*Supplied records*:
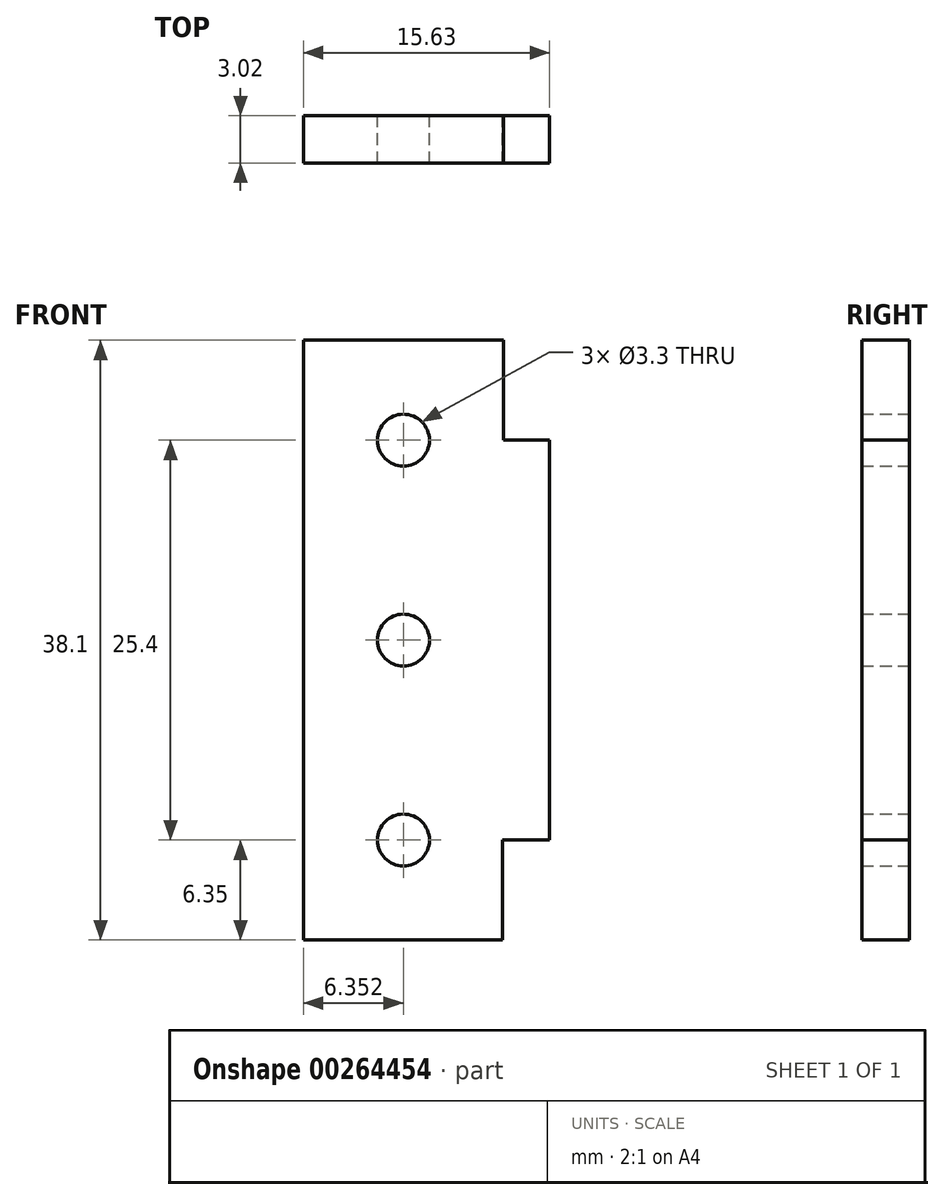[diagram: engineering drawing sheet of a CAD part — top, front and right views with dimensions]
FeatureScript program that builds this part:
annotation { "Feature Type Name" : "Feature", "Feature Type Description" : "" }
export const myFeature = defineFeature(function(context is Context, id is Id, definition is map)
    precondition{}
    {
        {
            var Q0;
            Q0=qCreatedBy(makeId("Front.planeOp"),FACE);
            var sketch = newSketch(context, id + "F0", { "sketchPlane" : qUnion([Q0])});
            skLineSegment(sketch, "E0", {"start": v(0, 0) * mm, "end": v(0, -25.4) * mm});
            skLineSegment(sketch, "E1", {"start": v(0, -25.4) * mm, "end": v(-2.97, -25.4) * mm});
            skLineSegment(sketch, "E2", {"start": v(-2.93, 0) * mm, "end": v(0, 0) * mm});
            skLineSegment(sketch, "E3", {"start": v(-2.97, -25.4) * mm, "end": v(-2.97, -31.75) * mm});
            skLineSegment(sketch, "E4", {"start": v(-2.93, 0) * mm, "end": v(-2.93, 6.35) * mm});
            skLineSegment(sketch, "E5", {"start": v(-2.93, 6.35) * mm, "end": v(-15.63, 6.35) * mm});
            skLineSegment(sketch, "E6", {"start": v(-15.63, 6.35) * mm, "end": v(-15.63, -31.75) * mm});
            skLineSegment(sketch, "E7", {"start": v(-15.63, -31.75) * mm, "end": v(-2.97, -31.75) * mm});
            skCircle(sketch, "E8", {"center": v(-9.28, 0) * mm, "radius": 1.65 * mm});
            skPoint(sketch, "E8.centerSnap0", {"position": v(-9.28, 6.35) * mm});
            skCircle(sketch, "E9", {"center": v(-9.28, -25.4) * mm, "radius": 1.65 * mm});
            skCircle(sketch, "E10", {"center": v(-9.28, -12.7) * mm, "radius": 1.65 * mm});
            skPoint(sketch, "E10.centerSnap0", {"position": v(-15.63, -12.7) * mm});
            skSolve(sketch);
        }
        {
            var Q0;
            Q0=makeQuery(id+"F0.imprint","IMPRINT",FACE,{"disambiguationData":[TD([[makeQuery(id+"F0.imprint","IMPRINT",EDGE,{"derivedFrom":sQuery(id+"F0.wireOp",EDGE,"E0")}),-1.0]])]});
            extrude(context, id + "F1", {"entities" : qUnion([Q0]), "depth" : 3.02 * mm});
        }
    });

==

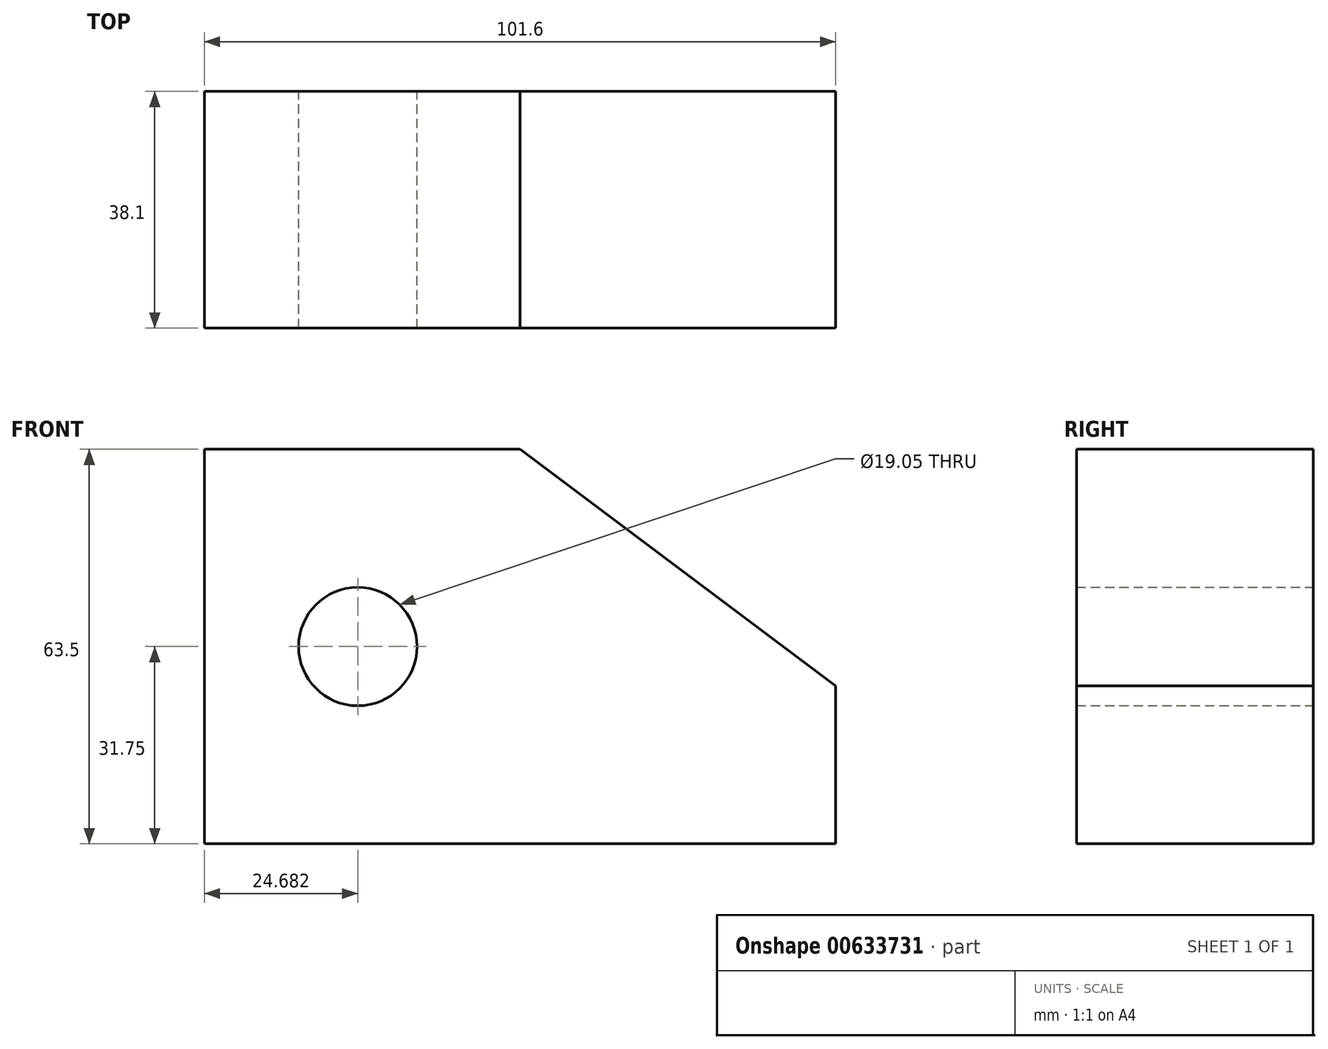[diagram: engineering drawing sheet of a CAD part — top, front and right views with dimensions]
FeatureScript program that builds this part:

--

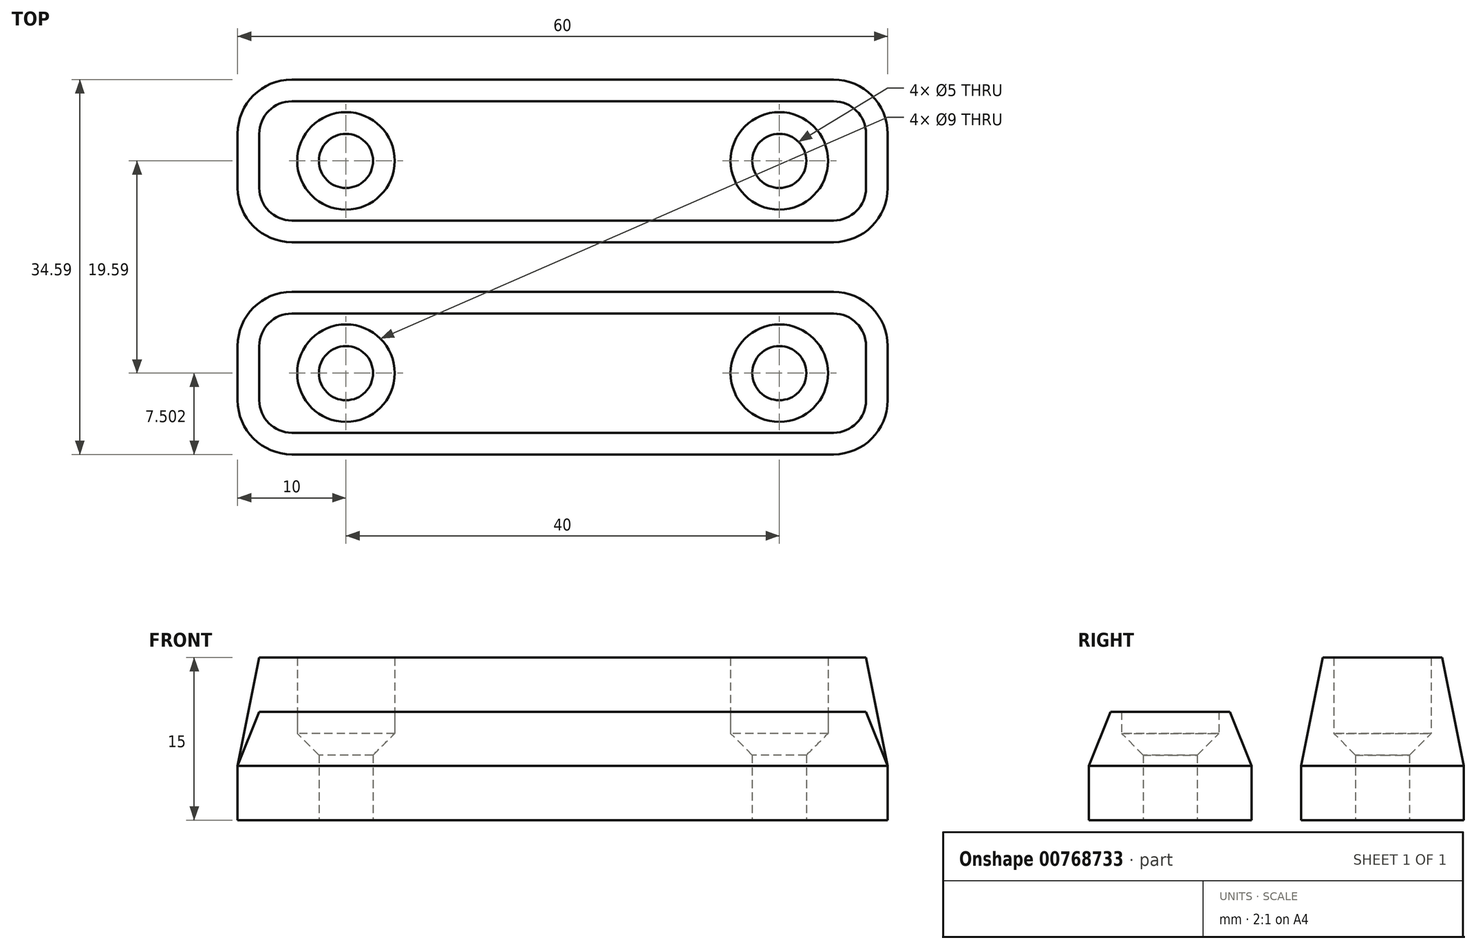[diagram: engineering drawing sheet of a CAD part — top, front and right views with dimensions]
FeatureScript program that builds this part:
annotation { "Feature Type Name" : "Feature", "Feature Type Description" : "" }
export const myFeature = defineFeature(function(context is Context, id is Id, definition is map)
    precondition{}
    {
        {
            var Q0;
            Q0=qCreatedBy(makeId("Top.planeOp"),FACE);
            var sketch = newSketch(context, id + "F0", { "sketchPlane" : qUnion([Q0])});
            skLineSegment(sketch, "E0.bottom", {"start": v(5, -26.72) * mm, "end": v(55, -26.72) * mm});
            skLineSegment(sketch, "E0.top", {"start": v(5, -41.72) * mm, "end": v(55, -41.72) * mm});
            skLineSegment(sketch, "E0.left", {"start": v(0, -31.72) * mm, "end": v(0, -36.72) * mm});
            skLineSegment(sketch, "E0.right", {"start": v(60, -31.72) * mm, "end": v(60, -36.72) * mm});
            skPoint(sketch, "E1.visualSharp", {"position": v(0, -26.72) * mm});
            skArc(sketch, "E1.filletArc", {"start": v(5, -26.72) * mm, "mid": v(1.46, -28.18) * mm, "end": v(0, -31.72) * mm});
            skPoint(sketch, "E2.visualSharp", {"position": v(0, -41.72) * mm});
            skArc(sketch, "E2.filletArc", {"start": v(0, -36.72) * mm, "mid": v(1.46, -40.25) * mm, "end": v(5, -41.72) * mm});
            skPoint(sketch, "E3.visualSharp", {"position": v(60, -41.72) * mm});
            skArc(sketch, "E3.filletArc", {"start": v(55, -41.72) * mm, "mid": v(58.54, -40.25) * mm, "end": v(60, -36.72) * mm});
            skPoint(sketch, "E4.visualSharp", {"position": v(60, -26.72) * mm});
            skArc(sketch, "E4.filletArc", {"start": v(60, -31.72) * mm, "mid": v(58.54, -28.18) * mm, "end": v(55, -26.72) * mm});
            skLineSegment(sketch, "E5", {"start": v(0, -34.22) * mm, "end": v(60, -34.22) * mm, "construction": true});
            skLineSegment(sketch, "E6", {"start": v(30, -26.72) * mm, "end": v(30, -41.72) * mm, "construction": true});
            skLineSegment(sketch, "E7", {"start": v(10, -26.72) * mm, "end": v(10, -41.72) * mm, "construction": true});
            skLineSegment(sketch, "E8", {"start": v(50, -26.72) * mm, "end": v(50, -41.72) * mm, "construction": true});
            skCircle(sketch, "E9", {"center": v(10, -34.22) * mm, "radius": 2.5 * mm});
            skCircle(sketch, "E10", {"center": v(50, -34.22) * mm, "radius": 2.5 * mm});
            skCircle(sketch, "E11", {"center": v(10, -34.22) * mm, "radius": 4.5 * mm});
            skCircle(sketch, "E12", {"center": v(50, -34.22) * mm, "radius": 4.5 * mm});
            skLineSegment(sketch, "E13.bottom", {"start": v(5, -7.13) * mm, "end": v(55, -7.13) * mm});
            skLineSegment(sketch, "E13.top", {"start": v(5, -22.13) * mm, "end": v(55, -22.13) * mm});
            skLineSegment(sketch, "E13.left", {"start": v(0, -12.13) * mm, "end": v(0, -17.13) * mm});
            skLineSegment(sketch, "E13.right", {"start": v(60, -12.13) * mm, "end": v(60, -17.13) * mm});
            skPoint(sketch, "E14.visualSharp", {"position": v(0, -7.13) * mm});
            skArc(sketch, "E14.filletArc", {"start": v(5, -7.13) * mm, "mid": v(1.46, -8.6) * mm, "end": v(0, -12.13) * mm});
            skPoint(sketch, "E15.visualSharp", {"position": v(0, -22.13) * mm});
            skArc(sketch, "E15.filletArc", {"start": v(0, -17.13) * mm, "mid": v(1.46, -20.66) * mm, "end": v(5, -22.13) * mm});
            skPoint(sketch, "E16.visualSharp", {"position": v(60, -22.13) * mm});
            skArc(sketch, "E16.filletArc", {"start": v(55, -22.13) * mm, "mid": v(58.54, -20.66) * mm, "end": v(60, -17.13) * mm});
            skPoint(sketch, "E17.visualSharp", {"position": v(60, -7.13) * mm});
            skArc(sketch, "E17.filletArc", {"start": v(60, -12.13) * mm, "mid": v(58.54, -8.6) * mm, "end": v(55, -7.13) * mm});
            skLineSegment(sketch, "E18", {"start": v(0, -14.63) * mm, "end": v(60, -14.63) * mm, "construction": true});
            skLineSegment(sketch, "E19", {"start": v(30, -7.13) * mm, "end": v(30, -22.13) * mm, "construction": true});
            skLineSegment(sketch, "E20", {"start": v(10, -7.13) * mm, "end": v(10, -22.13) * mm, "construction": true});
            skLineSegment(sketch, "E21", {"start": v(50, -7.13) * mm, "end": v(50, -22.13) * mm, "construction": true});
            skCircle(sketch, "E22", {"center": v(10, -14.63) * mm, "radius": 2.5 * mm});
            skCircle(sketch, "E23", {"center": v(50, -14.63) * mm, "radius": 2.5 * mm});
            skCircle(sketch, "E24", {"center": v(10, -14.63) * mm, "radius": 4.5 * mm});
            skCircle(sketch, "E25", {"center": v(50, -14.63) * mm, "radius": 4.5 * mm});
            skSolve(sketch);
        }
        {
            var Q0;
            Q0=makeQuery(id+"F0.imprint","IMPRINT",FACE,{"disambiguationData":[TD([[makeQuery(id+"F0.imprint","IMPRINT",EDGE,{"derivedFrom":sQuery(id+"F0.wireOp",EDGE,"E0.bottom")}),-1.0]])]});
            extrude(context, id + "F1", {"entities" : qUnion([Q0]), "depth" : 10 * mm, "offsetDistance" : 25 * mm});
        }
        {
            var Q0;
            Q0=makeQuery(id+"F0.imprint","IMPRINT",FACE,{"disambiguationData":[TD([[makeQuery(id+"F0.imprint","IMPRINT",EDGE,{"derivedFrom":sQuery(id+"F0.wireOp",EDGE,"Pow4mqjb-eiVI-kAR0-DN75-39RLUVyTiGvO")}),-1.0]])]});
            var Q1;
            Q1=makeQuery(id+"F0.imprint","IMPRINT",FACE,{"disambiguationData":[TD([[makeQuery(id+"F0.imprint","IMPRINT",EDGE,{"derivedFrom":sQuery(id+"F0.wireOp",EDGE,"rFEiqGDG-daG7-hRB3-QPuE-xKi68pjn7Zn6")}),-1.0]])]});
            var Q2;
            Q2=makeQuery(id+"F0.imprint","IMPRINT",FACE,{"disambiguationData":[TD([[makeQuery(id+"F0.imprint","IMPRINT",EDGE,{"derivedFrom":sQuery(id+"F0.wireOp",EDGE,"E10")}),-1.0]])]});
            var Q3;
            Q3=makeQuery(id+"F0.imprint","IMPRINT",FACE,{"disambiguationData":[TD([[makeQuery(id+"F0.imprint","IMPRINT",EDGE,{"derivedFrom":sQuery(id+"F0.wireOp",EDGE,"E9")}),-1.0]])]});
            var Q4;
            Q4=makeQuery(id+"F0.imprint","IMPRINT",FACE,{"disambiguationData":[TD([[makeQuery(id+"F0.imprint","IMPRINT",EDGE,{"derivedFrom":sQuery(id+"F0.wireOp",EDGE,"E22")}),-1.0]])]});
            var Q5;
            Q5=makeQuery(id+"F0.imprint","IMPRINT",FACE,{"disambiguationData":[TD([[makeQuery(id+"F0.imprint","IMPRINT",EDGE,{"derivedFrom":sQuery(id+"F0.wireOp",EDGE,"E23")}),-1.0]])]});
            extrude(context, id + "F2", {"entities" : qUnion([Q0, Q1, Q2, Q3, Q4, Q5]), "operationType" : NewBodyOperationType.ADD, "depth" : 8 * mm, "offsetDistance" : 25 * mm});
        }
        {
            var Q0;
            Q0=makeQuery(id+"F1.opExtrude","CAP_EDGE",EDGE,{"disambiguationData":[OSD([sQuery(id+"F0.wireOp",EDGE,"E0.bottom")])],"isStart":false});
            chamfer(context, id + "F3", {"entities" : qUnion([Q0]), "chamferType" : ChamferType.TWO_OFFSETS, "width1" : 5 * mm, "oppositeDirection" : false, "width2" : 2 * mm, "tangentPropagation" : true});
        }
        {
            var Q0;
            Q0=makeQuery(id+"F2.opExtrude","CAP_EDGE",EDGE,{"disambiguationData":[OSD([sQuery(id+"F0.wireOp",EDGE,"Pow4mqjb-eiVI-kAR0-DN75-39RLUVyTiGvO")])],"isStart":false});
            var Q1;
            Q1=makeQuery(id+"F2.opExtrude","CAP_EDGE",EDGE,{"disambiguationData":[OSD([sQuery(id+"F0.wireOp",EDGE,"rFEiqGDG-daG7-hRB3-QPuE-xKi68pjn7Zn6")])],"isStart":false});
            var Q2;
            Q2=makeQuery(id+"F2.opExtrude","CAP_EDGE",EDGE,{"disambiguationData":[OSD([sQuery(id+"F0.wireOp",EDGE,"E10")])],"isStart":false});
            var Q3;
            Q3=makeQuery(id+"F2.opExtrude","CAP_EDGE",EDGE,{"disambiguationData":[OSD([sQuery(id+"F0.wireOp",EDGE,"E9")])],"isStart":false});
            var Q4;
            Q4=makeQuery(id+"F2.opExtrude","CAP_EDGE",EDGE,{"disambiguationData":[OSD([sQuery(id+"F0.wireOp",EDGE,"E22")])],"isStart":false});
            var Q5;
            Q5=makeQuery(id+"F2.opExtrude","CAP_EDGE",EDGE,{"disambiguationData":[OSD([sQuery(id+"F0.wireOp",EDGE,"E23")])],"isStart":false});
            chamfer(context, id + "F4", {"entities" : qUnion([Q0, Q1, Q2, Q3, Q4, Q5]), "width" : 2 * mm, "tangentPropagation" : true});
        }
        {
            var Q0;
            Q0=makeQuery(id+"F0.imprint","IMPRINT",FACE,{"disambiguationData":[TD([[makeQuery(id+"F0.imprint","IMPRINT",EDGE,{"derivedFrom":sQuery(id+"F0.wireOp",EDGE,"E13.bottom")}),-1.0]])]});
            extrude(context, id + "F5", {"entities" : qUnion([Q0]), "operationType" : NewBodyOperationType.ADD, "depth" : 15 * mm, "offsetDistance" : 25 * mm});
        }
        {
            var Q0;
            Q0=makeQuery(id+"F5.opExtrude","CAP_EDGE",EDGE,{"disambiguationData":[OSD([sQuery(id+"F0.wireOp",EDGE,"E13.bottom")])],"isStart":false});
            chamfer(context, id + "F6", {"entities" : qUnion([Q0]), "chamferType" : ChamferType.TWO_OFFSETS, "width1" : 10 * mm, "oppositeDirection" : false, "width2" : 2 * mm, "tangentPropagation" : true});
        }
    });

*Problem to work on*: How many lines in the three blocks above contain the string "rFEiqGDG"? Matching is case-sensitive; reply with only the number.

*Response to this exercise*: 2